Healthy foods tend to focus on how they’re low in fat. So does everything else that tries to sell you something. From candy, cereal, bread, to ice cream, everybody wants you to know that their product is low in fat. Low in fat means eating it won’t make you fat, which makes sense right?
Turns out not so much. While there are certainly “bad” fats, and you can eat too much of anything, fats aren’t really the culprit, at least according to dozens of studies. Low-fat diets don’t lead to weight loss, and that’s because while we were avoiding all those fats, we were relying really heavily on carbohydrates and sugars. And those two things do turn into fat, because we tend to eat a lot of them, far more than we really should.
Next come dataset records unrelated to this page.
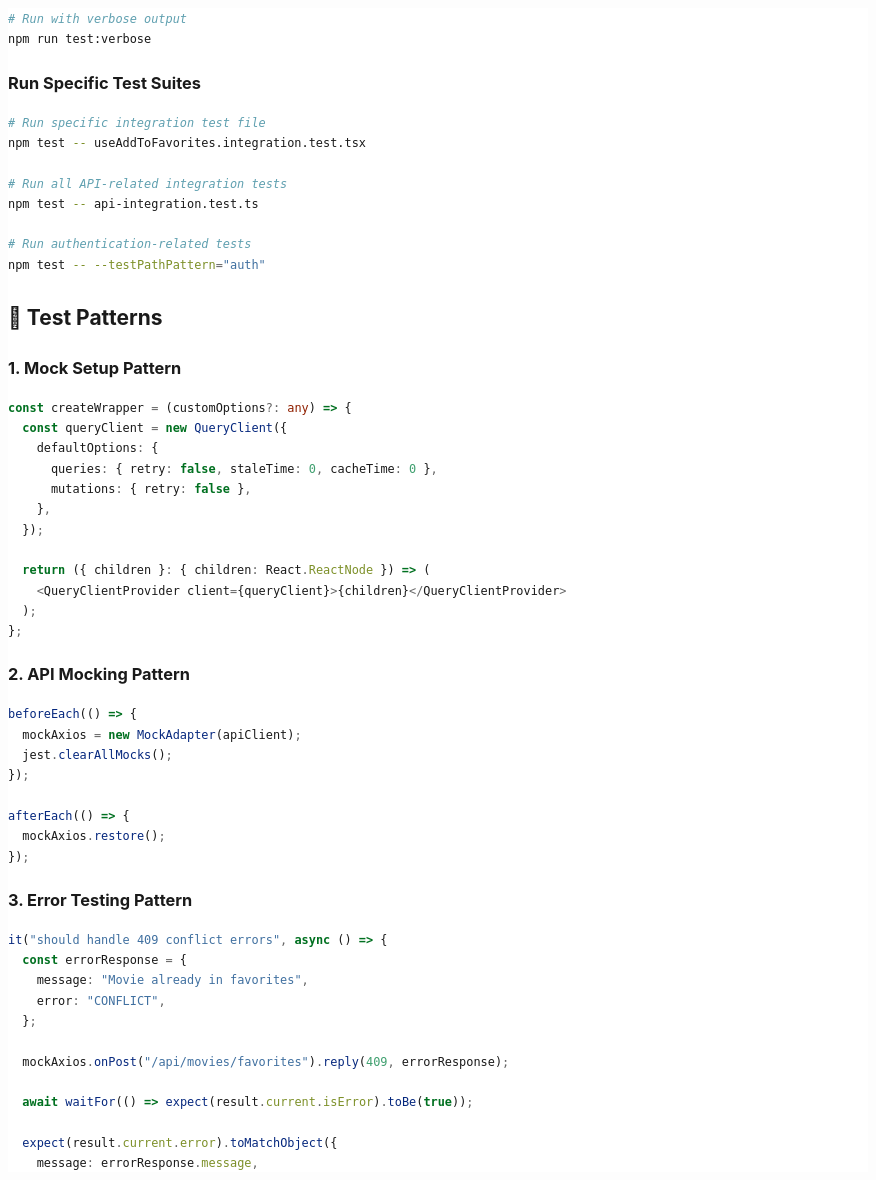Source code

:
 ```bash
# Run with verbose output
npm run test:verbose
```

### Run Specific Test Suites

```bash
# Run specific integration test file
npm test -- useAddToFavorites.integration.test.tsx

# Run all API-related integration tests
npm test -- api-integration.test.ts

# Run authentication-related tests
npm test -- --testPathPattern="auth"
```

## 🎨 Test Patterns

### 1. **Mock Setup Pattern**

```typescript
const createWrapper = (customOptions?: any) => {
  const queryClient = new QueryClient({
    defaultOptions: {
      queries: { retry: false, staleTime: 0, cacheTime: 0 },
      mutations: { retry: false },
    },
  });

  return ({ children }: { children: React.ReactNode }) => (
    <QueryClientProvider client={queryClient}>{children}</QueryClientProvider>
  );
};
```

### 2. **API Mocking Pattern**

```typescript
beforeEach(() => {
  mockAxios = new MockAdapter(apiClient);
  jest.clearAllMocks();
});

afterEach(() => {
  mockAxios.restore();
});
```

### 3. **Error Testing Pattern**

```typescript
it("should handle 409 conflict errors", async () => {
  const errorResponse = {
    message: "Movie already in favorites",
    error: "CONFLICT",
  };

  mockAxios.onPost("/api/movies/favorites").reply(409, errorResponse);

  await waitFor(() => expect(result.current.isError).toBe(true));

  expect(result.current.error).toMatchObject({
    message: errorResponse.message,
```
Carbs and sugar, like fat, aren’t always bad. The problem is that a lot of food, especially in the United States, uses a lot of processed carbohydrates and refined sugar. Neither of those are particularly good for you, especially in the high doses that they tend to appear in. So what happens is that we eat a ton of carbs and sugar, and that gets turned into glucose quickly. The result is that these kinds of foods give us energy, then we “slump” and lose that energy. You get hungry again soon after, and go for more of it. But while that stuff becomes glucose, it doesn’t all get used, because there tends to be way more than you need, and instead it gets stored as fat.
Reducing sugars and carbs is hard, as they’re all over the place. But you can replace them with a lot of other things that are good, including better quality carbs and sugar, as well as more protein and the good fats.